As Moonbase Central moves towards its eighth anniversary I feel the urge to immerse myself in all things SWORD…..
The year is 3031, and the Earth is a dying world after being stuck by a giant meteor. Surviving land masses resemble the surface of the Moon. Prior to the catastrophe the world’s natural resources were already running out, and Project S.W.O.R.D had been created by the World Council to probe space searching for minerals and colonise the planets. Now it would be tasked to be mankind’s saviour, evacuating those deemed to be best able to create habitable environments on alien worlds, and creating rehabilitation camps for the thousands left behind known as The Rejects.
But then there are those survivors who see Project S.W.O.R.D as just another interfering face of authority organising their lives. Even though the Earth is shattered they see a clean slate, and a new start. Some of these survivors also see Project S.W.O.R.D as the enemy and carry out acts of terrorism against them. These are The Casuals.
And finally, using its vast array of specialist vehicles normally used to probe deep into other planets, S.W.O.R.D is now tasked to investigate the colossal damage caused by the meteor, and attempt to save the dying Earth.
As many Gerry Anderson toy collectors and readers of TV21 will know, this bleak dystopian future for mankind was one of the more complex concepts dreamed up to help sell a range of space toys marketed by Century 21 Toys.
A space exploration themed comic strip back story for Project S.W.O.R.D started in 1967 with issue 19 of the short lived’ Solo’ comic. This story ended abruptly with the cancellation of Solo in issue 31 with a rushed text ending. However it was the grittier dying world scenario that I preferred. I didn’t really concern myself that it was set over a thousand years in the future, and that technology would have advanced to a point when everyday things today would be totally unrecognisable in that far future.
I didn’t worry about the fact that a NASA experimental Dyna-Soar or a Space Glider from the late fifties and early sixties was part of the range, or even a then contemporary Apollo Saturn V imminently about to help put men on the Moon was also part of the fleet. Most of the designs were futuristic, and I was quite happy to read about the adventures of S.W.O.R.D Commander Bill Janson and his team as they struggled to maintain order on the dying Earth using a vast range of space-age vehicles in the 1968 Project S.W.O.R.D Annual, which was much more like the Century 21 publications that I was already familiar with, that and the text stories in TV 21 which started in April 2068 with the opening story, The Earth Will Die, in issue 168.
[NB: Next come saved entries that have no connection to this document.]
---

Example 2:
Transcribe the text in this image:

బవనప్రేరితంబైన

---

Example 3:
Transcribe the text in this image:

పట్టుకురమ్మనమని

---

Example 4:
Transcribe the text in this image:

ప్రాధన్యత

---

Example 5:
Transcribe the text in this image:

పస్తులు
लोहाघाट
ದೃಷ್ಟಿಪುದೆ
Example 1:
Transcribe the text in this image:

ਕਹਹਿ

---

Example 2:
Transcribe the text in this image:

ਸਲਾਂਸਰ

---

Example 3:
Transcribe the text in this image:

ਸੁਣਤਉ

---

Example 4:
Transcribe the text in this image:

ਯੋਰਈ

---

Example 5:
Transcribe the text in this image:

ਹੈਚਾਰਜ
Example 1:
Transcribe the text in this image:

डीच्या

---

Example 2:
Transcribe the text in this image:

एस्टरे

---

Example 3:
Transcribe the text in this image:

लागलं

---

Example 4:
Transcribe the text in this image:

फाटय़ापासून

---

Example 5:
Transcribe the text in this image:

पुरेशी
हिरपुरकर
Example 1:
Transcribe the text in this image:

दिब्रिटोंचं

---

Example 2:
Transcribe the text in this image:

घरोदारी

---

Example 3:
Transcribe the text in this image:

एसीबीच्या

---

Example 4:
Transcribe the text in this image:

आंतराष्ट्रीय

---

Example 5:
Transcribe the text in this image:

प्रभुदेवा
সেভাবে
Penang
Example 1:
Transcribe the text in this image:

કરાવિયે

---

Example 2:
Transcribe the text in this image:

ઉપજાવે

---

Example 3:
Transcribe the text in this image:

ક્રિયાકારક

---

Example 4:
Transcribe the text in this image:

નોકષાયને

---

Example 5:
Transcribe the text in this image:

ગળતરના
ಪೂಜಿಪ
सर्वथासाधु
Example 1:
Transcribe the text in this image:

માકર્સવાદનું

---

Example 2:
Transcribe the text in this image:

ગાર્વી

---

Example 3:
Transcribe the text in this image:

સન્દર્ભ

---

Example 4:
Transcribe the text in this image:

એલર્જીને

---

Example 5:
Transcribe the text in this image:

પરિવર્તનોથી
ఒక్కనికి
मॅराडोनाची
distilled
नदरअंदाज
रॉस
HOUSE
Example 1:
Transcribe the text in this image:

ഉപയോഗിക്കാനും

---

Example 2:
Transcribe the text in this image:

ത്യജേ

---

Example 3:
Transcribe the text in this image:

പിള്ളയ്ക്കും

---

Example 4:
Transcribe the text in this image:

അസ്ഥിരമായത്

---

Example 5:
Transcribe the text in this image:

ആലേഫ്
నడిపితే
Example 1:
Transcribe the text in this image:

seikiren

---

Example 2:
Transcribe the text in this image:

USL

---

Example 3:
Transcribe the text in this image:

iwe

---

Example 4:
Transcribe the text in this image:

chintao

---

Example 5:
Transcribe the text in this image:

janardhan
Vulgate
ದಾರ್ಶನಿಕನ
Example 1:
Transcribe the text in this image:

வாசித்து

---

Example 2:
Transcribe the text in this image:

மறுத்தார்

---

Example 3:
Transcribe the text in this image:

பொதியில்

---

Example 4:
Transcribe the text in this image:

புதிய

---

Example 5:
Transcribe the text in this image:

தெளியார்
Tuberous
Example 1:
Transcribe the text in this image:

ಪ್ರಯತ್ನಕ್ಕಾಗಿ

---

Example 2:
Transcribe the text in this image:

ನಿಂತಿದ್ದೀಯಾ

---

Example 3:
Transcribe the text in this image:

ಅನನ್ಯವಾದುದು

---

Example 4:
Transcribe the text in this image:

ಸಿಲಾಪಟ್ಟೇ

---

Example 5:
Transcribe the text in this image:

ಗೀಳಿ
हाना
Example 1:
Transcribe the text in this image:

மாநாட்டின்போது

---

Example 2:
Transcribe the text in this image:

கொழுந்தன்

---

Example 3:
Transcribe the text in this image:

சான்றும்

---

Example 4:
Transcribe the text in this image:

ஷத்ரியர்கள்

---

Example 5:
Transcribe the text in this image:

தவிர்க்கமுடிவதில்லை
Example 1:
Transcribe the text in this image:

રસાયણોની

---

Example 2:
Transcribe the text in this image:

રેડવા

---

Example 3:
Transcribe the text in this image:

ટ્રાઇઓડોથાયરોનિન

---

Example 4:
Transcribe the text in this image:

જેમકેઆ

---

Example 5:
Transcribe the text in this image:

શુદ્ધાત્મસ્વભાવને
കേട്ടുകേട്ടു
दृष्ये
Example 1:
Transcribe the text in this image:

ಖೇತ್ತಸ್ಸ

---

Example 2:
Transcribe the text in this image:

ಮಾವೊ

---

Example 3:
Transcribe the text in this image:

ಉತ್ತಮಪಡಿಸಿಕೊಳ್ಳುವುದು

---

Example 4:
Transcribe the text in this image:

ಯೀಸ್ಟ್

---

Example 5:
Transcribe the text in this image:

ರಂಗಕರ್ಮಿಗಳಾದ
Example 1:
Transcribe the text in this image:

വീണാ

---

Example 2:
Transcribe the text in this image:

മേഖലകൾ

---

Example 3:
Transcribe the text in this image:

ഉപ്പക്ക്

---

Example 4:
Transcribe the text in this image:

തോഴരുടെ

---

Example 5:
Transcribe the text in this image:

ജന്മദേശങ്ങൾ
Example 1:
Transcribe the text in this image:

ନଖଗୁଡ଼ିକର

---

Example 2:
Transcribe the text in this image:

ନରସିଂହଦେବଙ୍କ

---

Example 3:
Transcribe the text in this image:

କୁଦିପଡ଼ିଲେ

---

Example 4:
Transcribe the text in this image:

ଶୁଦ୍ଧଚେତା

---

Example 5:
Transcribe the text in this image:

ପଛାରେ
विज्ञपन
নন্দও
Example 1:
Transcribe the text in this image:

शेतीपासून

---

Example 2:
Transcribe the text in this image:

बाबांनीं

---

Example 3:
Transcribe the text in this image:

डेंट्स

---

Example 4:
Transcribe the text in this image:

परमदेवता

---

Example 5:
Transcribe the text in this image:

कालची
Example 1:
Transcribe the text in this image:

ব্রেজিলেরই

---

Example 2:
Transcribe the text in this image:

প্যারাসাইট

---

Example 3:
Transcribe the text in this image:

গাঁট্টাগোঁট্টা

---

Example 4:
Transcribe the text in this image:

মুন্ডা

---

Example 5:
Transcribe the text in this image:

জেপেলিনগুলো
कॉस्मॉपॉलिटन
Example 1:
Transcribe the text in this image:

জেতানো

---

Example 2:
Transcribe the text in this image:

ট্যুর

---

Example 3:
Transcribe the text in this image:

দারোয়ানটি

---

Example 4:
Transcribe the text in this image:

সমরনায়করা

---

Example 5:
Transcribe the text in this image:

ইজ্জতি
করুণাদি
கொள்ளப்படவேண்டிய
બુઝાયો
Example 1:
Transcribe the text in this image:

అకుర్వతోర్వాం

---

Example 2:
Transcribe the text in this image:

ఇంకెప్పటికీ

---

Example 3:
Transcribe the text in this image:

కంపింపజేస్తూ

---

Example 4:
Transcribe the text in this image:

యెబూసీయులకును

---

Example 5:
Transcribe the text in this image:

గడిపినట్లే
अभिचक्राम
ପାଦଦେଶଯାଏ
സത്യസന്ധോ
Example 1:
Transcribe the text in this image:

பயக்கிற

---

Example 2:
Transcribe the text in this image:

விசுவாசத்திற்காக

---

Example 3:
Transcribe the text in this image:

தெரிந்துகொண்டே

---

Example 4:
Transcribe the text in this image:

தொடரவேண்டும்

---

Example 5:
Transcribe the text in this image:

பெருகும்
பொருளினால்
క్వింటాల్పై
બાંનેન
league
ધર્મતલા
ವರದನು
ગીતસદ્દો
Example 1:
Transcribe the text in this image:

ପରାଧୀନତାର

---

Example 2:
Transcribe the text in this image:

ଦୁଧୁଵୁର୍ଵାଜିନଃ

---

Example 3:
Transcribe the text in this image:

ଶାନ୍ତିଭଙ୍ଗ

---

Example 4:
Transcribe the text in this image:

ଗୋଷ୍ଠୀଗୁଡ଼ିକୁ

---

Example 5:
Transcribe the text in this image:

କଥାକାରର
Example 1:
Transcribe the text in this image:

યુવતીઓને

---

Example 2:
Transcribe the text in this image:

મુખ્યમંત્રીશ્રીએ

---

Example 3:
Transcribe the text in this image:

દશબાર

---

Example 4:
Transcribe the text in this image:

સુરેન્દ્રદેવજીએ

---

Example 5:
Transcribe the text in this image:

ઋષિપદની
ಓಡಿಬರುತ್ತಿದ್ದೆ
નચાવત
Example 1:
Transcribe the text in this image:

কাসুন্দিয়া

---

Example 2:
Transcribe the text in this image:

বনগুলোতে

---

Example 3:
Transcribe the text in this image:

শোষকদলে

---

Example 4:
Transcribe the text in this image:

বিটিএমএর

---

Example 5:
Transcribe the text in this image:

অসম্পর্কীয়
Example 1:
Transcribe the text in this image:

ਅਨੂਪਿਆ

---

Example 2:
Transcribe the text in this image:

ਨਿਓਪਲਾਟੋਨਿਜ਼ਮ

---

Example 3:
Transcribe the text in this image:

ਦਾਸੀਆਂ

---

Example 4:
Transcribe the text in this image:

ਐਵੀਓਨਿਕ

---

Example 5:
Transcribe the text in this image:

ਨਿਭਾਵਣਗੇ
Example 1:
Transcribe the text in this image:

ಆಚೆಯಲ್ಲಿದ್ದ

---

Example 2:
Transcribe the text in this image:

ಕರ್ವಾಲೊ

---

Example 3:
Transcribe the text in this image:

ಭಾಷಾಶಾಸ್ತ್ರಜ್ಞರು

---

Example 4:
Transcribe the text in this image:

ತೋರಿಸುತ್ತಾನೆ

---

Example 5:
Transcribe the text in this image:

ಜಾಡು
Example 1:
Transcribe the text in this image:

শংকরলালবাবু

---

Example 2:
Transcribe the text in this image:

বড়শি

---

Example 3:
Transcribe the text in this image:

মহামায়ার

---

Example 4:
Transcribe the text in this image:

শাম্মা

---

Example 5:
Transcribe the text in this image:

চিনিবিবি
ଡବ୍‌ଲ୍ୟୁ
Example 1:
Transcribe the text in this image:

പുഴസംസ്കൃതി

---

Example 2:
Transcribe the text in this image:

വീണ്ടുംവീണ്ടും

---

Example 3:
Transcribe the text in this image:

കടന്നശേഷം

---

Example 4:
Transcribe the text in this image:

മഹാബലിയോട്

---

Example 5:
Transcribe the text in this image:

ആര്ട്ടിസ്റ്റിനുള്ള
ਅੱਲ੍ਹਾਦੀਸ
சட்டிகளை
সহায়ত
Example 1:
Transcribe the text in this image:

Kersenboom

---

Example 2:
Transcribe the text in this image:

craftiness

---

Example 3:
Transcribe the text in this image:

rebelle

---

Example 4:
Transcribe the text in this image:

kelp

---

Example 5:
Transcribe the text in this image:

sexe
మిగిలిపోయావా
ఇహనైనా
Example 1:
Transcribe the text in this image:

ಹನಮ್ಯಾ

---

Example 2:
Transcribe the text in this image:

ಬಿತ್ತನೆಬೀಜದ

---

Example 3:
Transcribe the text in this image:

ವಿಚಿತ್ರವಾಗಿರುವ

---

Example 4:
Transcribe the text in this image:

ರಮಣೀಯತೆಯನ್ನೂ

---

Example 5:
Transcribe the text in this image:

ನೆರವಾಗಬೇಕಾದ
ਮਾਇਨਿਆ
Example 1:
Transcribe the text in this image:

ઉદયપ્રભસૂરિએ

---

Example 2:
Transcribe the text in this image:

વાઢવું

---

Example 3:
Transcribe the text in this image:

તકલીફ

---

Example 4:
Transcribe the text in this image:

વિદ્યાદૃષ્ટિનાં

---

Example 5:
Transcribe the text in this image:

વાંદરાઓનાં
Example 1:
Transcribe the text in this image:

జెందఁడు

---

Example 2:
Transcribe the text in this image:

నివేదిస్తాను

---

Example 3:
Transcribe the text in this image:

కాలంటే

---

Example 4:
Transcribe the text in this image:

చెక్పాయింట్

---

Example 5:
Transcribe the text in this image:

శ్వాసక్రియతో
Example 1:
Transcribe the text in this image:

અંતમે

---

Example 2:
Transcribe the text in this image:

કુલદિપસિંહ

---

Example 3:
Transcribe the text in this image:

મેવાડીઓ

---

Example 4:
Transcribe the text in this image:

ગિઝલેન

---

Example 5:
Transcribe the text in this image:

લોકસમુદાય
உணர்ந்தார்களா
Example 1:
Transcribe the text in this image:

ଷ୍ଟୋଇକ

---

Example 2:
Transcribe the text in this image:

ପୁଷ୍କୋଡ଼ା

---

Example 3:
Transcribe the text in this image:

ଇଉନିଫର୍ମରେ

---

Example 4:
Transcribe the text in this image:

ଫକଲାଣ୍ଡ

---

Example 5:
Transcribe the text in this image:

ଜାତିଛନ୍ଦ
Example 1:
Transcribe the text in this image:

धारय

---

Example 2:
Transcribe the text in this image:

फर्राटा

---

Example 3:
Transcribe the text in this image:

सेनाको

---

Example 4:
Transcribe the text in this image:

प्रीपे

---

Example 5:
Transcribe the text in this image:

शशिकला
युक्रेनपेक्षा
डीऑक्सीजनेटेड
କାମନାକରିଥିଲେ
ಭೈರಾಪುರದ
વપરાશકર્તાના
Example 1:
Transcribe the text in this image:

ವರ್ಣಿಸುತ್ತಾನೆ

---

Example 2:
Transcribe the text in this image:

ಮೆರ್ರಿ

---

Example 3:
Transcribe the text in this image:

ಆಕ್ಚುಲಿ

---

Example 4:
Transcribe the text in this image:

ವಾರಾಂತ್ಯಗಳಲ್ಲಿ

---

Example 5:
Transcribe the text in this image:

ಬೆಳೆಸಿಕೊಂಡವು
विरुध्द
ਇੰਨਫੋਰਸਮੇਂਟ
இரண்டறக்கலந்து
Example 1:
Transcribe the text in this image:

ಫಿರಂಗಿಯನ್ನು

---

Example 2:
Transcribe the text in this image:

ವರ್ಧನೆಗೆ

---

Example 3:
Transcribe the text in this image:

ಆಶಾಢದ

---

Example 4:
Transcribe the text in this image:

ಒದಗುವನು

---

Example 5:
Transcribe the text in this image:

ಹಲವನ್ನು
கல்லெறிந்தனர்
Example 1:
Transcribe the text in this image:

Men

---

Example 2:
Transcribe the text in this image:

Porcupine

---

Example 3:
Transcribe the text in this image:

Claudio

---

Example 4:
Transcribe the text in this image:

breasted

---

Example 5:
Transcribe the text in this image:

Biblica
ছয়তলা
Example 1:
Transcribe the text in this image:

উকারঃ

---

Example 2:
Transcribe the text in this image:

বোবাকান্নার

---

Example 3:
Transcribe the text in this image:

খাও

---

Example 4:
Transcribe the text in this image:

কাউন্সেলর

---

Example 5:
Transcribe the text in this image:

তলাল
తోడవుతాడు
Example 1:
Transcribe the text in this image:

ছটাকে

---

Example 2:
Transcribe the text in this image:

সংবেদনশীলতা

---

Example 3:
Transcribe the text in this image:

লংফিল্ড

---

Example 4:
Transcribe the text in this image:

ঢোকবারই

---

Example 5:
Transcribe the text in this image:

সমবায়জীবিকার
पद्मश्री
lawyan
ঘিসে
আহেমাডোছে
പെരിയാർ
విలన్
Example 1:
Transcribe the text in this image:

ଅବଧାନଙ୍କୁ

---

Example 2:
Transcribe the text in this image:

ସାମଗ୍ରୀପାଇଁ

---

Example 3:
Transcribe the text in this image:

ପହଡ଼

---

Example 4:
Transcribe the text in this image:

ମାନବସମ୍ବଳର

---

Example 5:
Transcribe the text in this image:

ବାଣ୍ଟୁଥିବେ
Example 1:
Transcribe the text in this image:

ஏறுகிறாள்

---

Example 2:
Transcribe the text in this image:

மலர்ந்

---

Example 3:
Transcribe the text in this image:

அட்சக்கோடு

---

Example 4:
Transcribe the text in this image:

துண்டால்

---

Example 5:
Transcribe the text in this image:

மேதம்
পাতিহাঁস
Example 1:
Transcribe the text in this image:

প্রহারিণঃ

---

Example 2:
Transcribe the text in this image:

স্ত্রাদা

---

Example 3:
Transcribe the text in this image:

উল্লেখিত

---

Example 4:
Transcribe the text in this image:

I don’t know whether the text stories in TV21, which lasted until issue 217 with a story entitled, ‘The End of the Beginning’, would have increased the toys sales. Personally, I would have preferred a comic strip, similar to the ones in the annual, but at least we got something.
Then there was the range of toys, many of which I never had at the time, but certainly enough to fuel my space-age childhood imagination, plus I got a free badge and a Space World Organisation for Research and Development manual.